Il lisait pourtant le texte. Hermione également par-dessus son épaule.

"Donc" finit-elle par dire prudemment "je suppose qu'on va vous voler quelque chose à tous les deux. Vous aurez une heure pour le récupérer."

"Ça paraît correct" acquiesça Cédric, également penché sur le parchemin. "Sous le sol ? Hm… la dernière fois qu'on est descendus en sous-sol, tous les trois, on s'est pris un Basilic dans les dents."

"Je doute qu'il y ait un deuxième Basilic" fit Hermione. "Enfin, euh, j'espère. Une fois ça suffit. Chanter…"

"Hey" fit Cédric avec un sourire d'illumination "y'a pas des sirènes dans le lac de Poudlard ?"

"Si" intervint Susan "elles ont dressé le calmar géant. Et ça explique le bruit horrible, les sirènes ne chantent que sous l'eau. Vous deviez probablement ouvrir l'œuf dans l'eau."

"Bien" fit Cédric en se frottant les mains. "Donc les sirènes vont nous voler quelque chose, on aura une heure pour le récupérer. Stan, je propose qu'on se répartisse le boulot. Faut trouver un moyen de respirer sous l'eau."

"Euh, non" dénia Stan. "Je ne vais pas rentrer dans un lac en Ecosse au beau milieu du mois de février. Ça pue l'hypothermie."

"Il y a des sortilèges de réchauffement" fit Hermione en roulant des yeux.

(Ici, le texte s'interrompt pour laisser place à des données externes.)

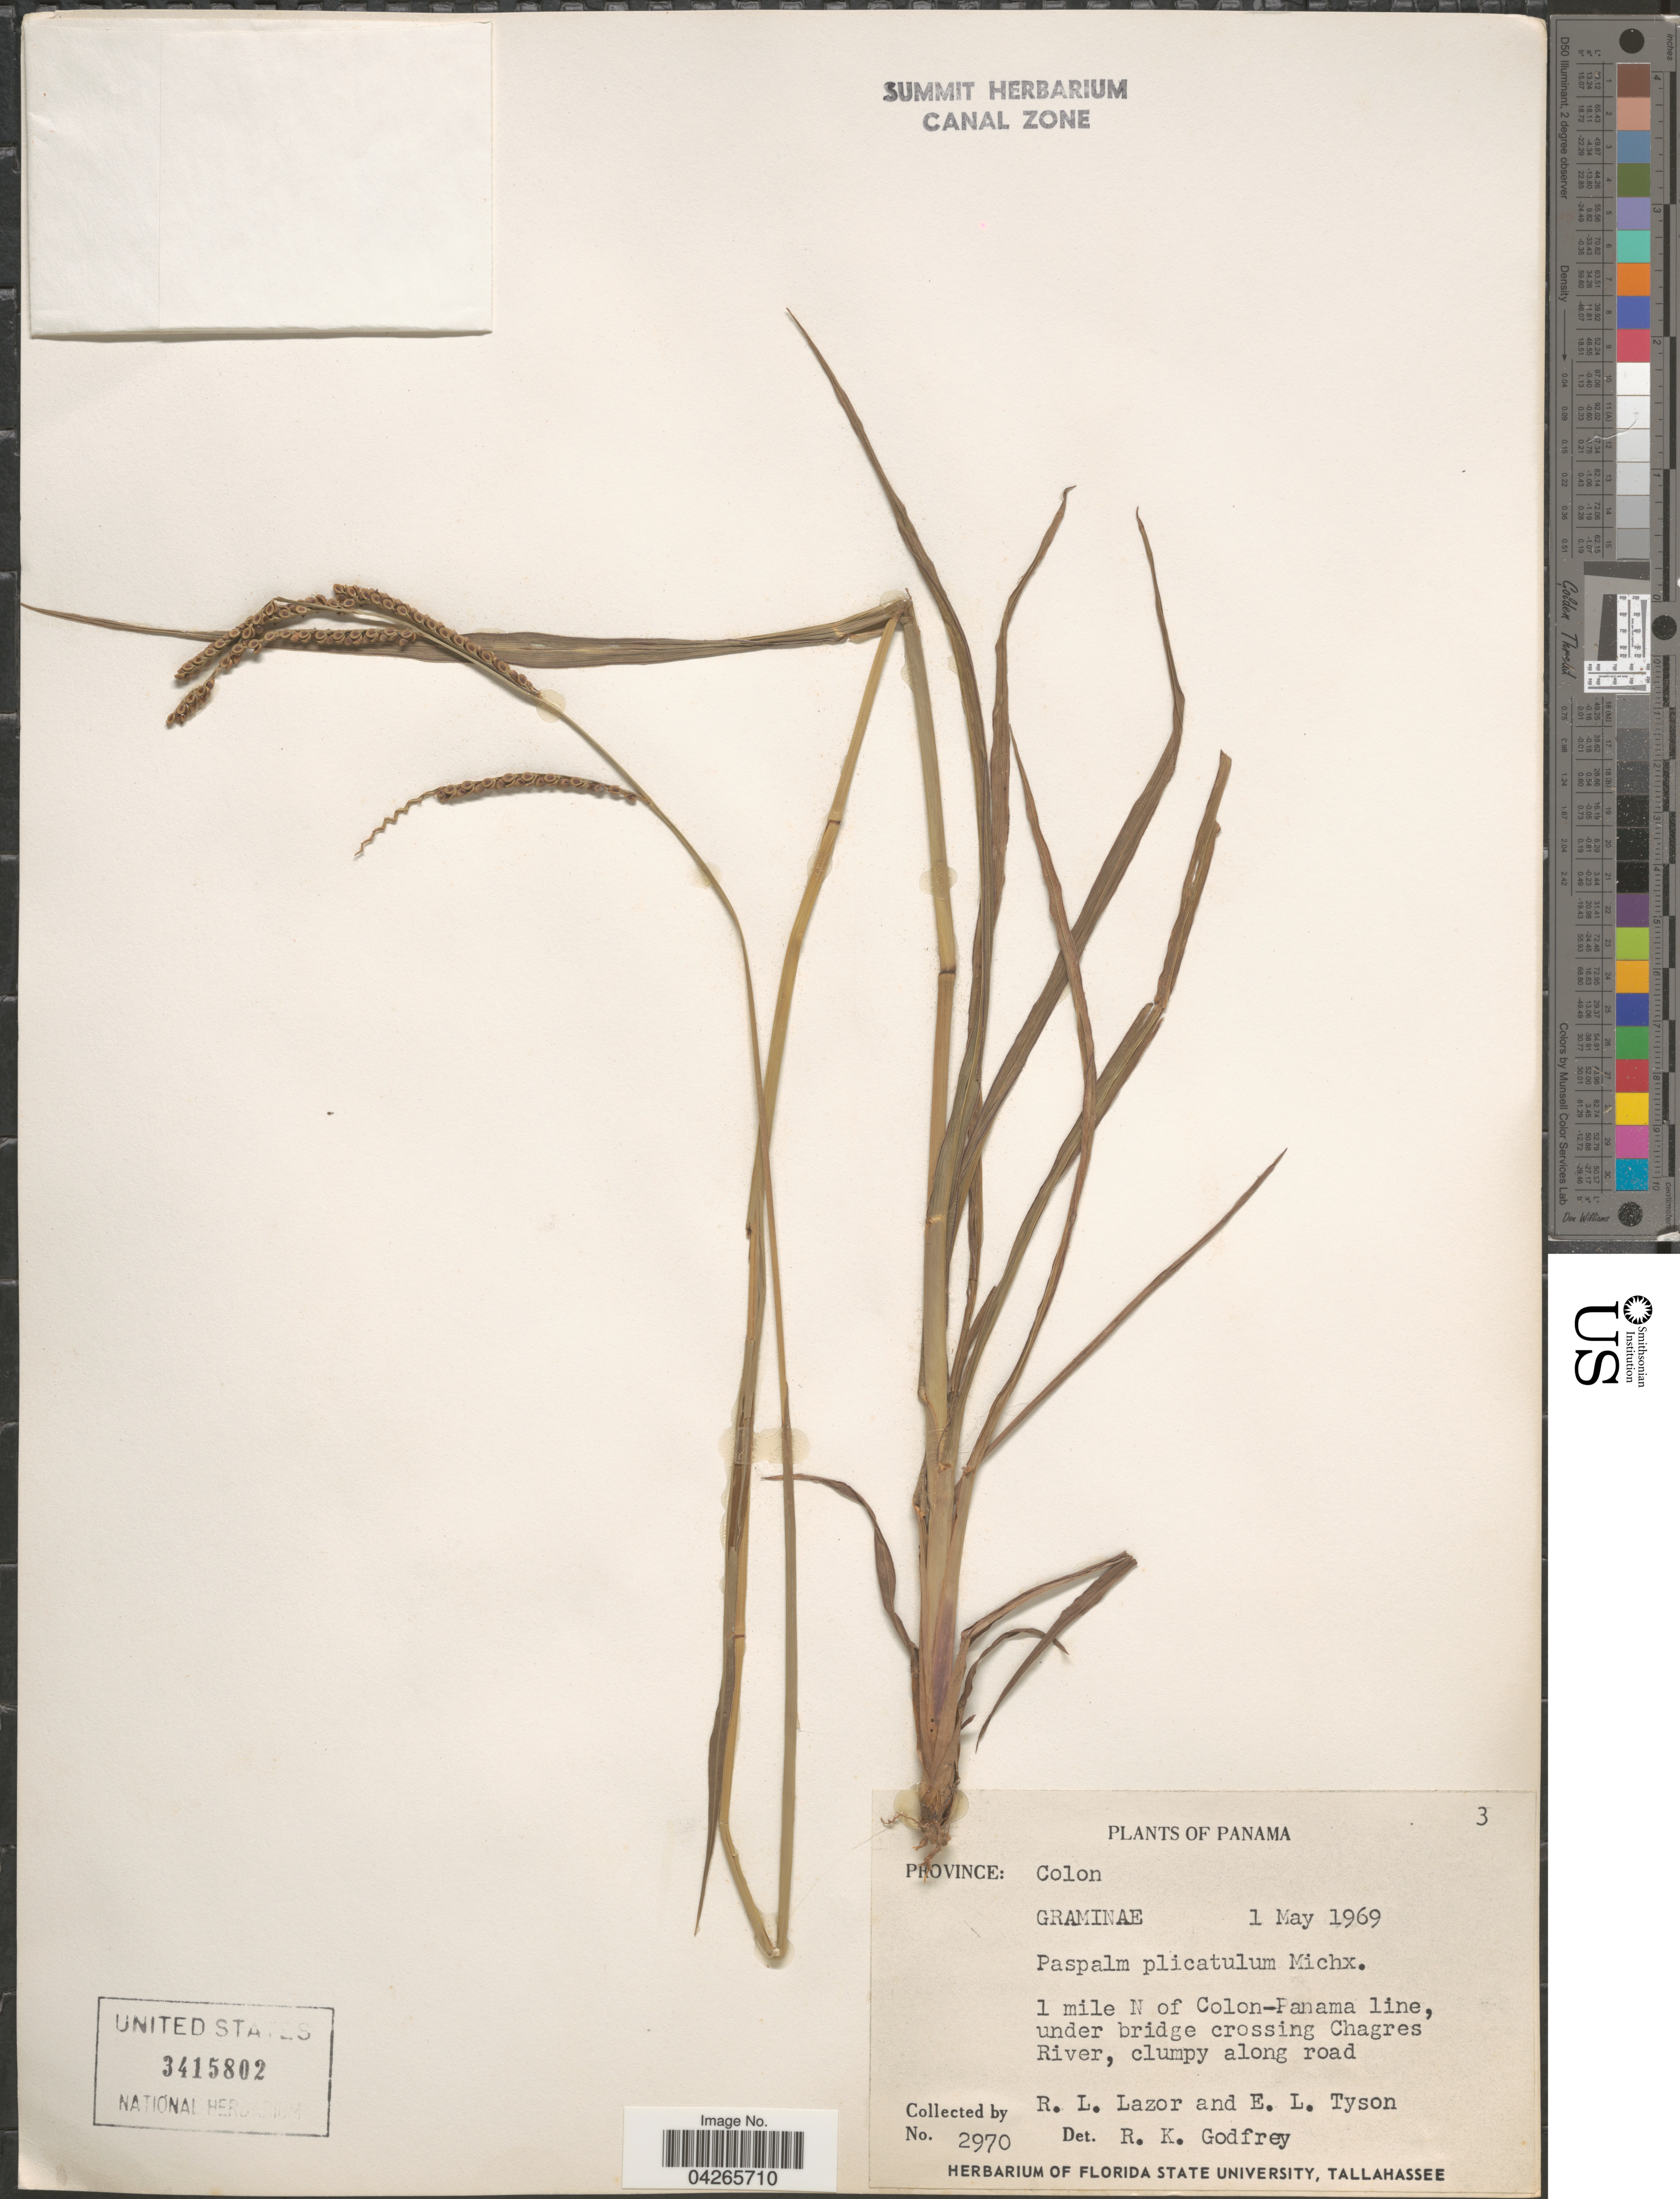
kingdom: Plantae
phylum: Tracheophyta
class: Liliopsida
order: Poales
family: Poaceae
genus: Paspalum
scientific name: Paspalum plicatulum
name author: Michx.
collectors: R. L. Lazor & E. L. Tyson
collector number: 2970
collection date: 1969-05-01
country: Panama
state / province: Colón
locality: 1 mile N of Colon-Panama line, under bridge crossing Chagres River, clumpy along road.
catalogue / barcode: US 3415802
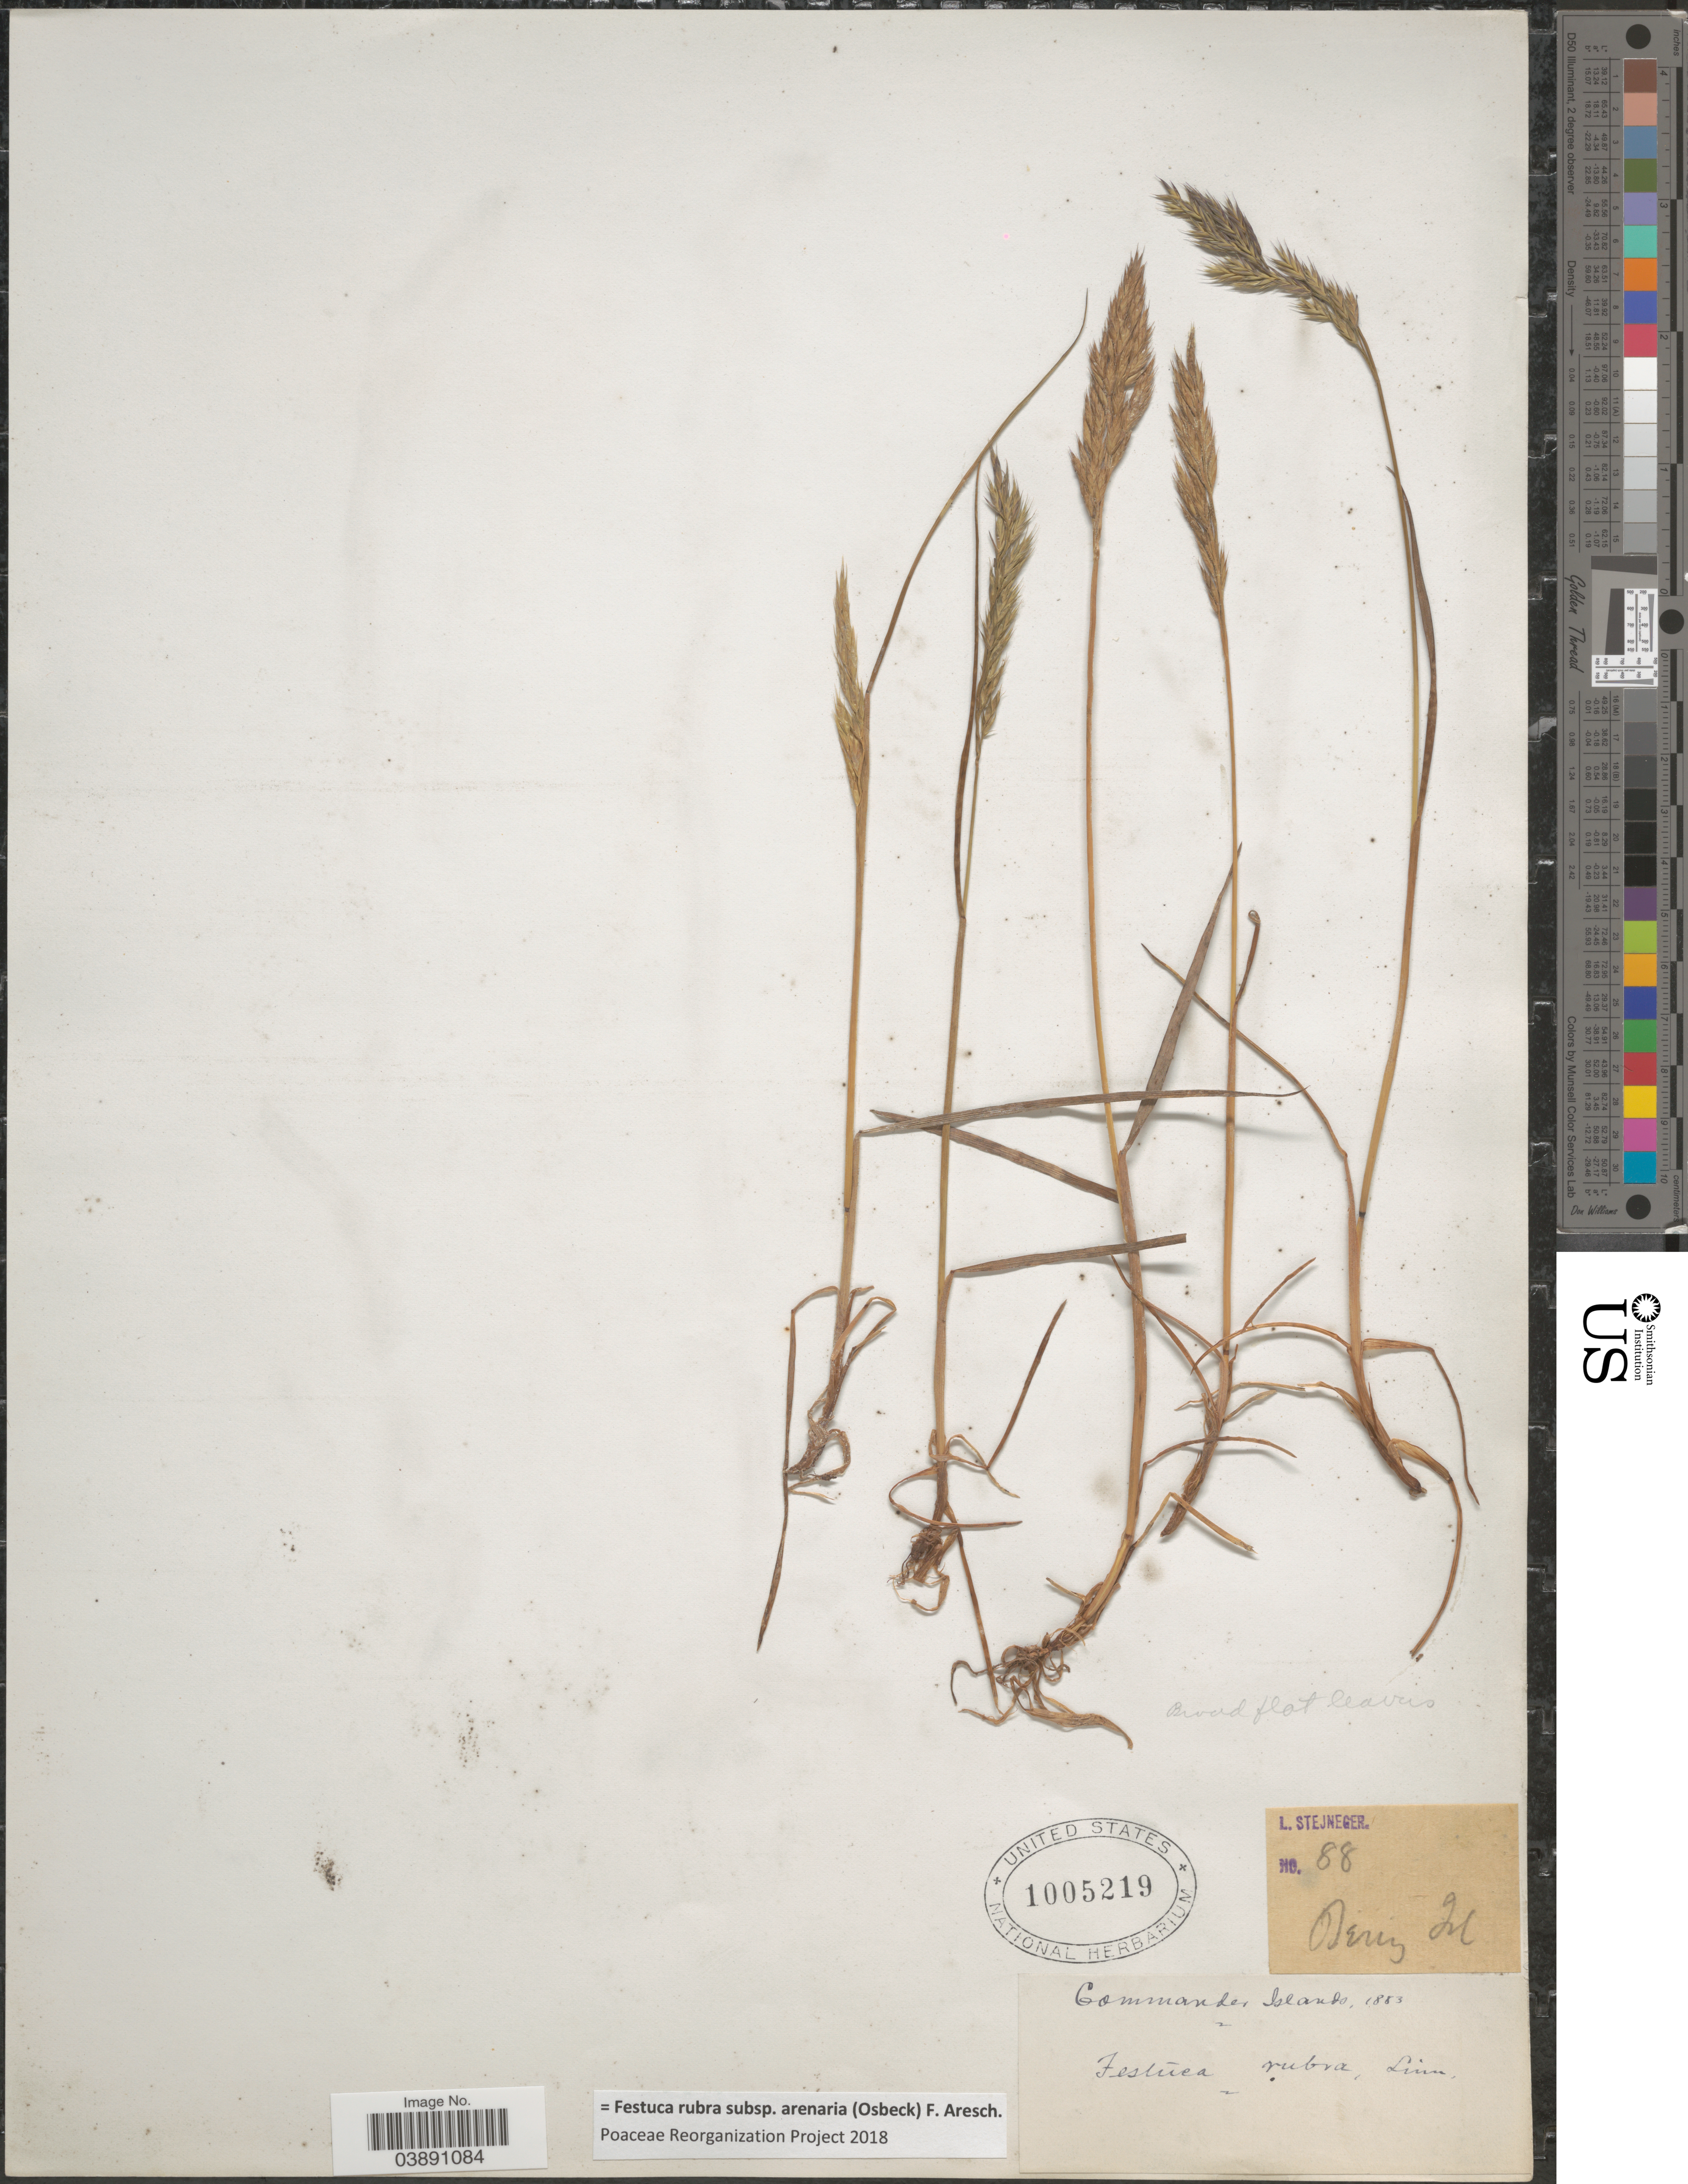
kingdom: Plantae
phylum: Tracheophyta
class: Liliopsida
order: Poales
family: Poaceae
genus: Festuca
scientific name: Festuca rubra subsp. arenaria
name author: (Osbeck) F. Aresch.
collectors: L. Stejneger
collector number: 88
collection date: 1883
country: Russian Federation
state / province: Kamchatka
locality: Bering Isl. Commander Islands.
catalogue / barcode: US 1005219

"Même. Bon, je réfléchirai à la méthode plus tard. Je propose qu'on localise l'endroit cible, comme ça on saura par où aller et on ne se perdra pas. Cédric, je crois que tu t'entends bien avec Hagrid ? Il doit savoir où les êtres de l'eau habitent dans le lac."

"J'irai lui demander demain" promit Cédric. "Et toi ?"

"Je vais demander à une amie dans la Forêt Interdite" répondit calmement Stan.

Le silence retomba subitement et il leva un sourcil.

"Quoi ?"

"Je peux venir ?" demanda Hermione.

Il eut des yeux ronds.

"Tu peux essayer" fit-il avec prudence "mais je ne sais pas s'ils te laisseront approcher."

"Hé, hé, hé" protesta Cédric. "La Forêt Interdite est, euh, ben, interdite !"

Stan eut un sourire amusé.

"Et ?"

"Si vous êtes attrapés, vous…"

"J'aimerai bien les voir essayer de renvoyer les deux meilleurs élèves de Poudlard" coupa Hermione. "Tu sais, ceux qui font remonter les résultats de l'école dans les classements internationaux."

"Hermione" fit Stan, faussement choqué "toi, tu m'incites à violer les règlements ?"

Un sourire innocent lui répondit.

"On parle d'aller voir une licorne" fit-elle en s'agrippant à son bras. "S'il te plaît, Stan…"

"C'est dangereux" remarqua-t-il avec amusement. "Il y a des tas de trucs dans la Forêt Interdite. Des acromentules, des centaures très territoriaux, des serpents venimeux..."

"Je sais, et ?"

"Ok. Comme on vient de prévoir de violer le règlement devant l'intégralité de Poufsouffle, on va soigneusement laisser retomber les événements et je te préviendrai de la date et du lieu un peu plus, hm, subtilement ?"

Un acquiescement joyeux lui répondit et elle embrassa sa joue.

"Merci, Stan !"

"Je peux venir aussi ?" demanda Cédric avec espoir.

"Cédric, j'aimerai bien inviter tout Poufsouffle, mais… comment dire…"

"Bah" soupira le blond. "Tant pis. On va quand même vous surveiller pour savoir quand vous y allez !"

Stan roula des yeux et éluda la chose d'un geste de la main.